-- Opening Marker --

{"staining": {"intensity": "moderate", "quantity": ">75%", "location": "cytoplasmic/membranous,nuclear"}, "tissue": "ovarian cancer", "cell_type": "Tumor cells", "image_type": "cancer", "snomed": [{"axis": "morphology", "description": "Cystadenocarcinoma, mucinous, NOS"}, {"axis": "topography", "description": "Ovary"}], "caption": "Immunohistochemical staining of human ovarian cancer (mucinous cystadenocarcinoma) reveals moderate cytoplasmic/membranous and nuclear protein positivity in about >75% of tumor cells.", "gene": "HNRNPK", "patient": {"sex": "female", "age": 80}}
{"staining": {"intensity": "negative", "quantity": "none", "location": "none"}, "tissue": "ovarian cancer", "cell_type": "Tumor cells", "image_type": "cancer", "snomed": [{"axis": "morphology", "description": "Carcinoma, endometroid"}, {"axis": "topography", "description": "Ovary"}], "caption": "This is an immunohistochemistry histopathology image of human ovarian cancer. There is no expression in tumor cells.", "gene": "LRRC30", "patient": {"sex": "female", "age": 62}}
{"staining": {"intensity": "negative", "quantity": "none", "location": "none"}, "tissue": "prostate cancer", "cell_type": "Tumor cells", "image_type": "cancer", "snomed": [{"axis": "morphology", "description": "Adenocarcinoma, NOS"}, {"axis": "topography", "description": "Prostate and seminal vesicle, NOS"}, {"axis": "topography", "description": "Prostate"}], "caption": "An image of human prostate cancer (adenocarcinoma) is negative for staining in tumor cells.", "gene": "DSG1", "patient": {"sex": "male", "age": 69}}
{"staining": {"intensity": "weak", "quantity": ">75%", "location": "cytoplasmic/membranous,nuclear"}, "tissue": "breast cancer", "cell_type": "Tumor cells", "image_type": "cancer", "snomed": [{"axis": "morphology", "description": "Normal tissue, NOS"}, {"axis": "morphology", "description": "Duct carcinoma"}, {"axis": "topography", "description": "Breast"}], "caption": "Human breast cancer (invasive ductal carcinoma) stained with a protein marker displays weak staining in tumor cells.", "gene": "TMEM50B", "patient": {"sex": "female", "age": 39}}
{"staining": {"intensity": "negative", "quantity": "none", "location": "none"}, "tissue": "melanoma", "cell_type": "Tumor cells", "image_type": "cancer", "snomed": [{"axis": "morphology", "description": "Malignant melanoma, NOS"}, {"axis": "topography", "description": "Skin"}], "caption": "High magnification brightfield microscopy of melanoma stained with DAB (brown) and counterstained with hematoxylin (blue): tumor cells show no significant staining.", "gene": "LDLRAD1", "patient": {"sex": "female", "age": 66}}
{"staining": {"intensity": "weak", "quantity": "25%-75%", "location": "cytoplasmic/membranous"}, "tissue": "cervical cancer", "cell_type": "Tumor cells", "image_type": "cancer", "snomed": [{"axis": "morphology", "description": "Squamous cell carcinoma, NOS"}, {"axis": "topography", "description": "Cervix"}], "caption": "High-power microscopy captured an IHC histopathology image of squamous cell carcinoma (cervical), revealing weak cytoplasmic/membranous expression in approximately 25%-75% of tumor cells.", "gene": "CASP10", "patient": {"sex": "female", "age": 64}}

-- Closing Marker --

### Work to be completed
Find the line with "is an immunohistochemistry" in the material above. Reproduce it and each line after it up to and including the line with "magnification brightfield microscopy".

### Result of this exercise
{"staining": {"intensity": "negative", "quantity": "none", "location": "none"}, "tissue": "ovarian cancer", "cell_type": "Tumor cells", "image_type": "cancer", "snomed": [{"axis": "morphology", "description": "Carcinoma, endometroid"}, {"axis": "topography", "description": "Ovary"}], "caption": "This is an immunohistochemistry histopathology image of human ovarian cancer. There is no expression in tumor cells.", "gene": "LRRC30", "patient": {"sex": "female", "age": 62}}
{"staining": {"intensity": "negative", "quantity": "none", "location": "none"}, "tissue": "prostate cancer", "cell_type": "Tumor cells", "image_type": "cancer", "snomed": [{"axis": "morphology", "description": "Adenocarcinoma, NOS"}, {"axis": "topography", "description": "Prostate and seminal vesicle, NOS"}, {"axis": "topography", "description": "Prostate"}], "caption": "An image of human prostate cancer (adenocarcinoma) is negative for staining in tumor cells.", "gene": "DSG1", "patient": {"sex": "male", "age": 69}}
{"staining": {"intensity": "weak", "quantity": ">75%", "location": "cytoplasmic/membranous,nuclear"}, "tissue": "breast cancer", "cell_type": "Tumor cells", "image_type": "cancer", "snomed": [{"axis": "morphology", "description": "Normal tissue, NOS"}, {"axis": "morphology", "description": "Duct carcinoma"}, {"axis": "topography", "description": "Breast"}], "caption": "Human breast cancer (invasive ductal carcinoma) stained with a protein marker displays weak staining in tumor cells.", "gene": "TMEM50B", "patient": {"sex": "female", "age": 39}}
{"staining": {"intensity": "negative", "quantity": "none", "location": "none"}, "tissue": "melanoma", "cell_type": "Tumor cells", "image_type": "cancer", "snomed": [{"axis": "morphology", "description": "Malignant melanoma, NOS"}, {"axis": "topography", "description": "Skin"}], "caption": "High magnification brightfield microscopy of melanoma stained with DAB (brown) and counterstained with hematoxylin (blue): tumor cells show no significant staining.", "gene": "LDLRAD1", "patient": {"sex": "female", "age": 66}}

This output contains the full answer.